Items from a dataset:
^^^^
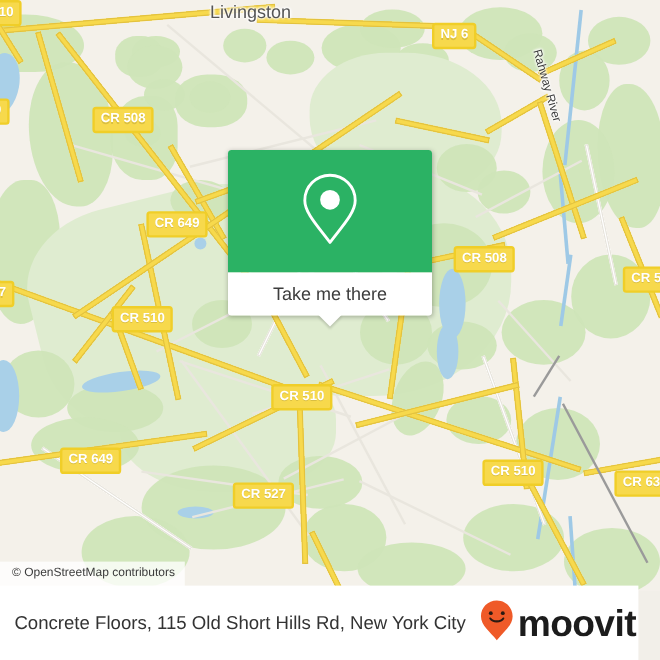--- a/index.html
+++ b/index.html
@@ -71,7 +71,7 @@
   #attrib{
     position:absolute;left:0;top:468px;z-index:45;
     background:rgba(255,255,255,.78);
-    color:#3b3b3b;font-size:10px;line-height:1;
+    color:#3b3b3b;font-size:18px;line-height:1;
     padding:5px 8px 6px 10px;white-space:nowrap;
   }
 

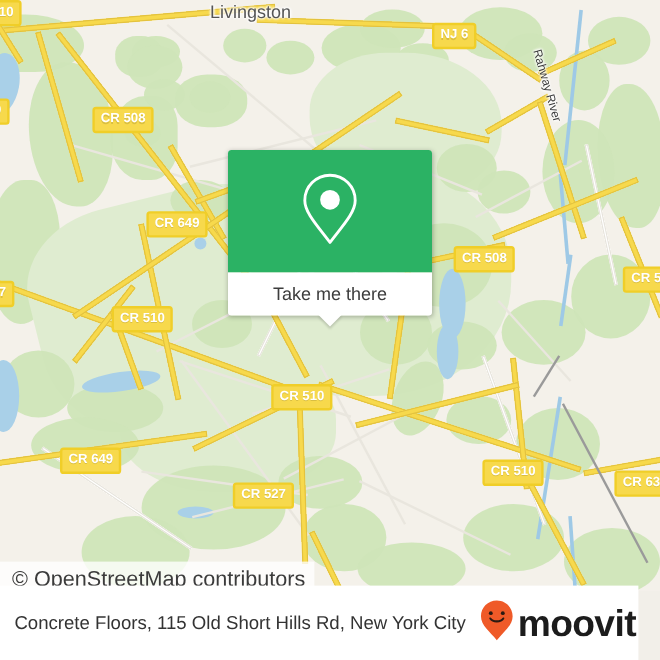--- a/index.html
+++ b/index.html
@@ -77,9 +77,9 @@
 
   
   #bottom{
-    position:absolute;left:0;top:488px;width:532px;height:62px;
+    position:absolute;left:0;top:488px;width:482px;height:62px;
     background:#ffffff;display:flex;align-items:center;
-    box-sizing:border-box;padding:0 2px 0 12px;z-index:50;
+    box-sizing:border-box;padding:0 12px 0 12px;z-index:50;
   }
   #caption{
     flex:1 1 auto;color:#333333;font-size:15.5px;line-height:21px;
^^^^
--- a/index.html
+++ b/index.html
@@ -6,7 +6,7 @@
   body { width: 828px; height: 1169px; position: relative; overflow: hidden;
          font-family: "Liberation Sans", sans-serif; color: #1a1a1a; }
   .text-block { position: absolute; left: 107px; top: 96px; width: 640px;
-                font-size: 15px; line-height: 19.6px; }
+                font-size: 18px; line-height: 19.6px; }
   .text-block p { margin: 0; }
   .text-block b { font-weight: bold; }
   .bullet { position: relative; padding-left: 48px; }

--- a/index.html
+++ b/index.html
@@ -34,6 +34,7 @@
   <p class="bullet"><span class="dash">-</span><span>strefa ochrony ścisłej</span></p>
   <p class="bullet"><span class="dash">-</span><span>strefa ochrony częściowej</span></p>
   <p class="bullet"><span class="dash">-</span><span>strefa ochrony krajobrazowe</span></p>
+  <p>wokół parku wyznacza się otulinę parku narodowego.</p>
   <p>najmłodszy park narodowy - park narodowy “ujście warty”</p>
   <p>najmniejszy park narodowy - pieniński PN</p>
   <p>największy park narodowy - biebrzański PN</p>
^^^^
• [Work order] Begin at the line above that has "<p>najmłodszy park narodowy" and stop after the line that has "<p>największy park narodowy", copying each line exactly and adding nothing else.

• [Exercise response]
   <p>najmłodszy park narodowy - park narodowy “ujście warty”</p>
   <p>najmniejszy park narodowy - pieniński PN</p>
   <p>największy park narodowy - biebrzański PN</p>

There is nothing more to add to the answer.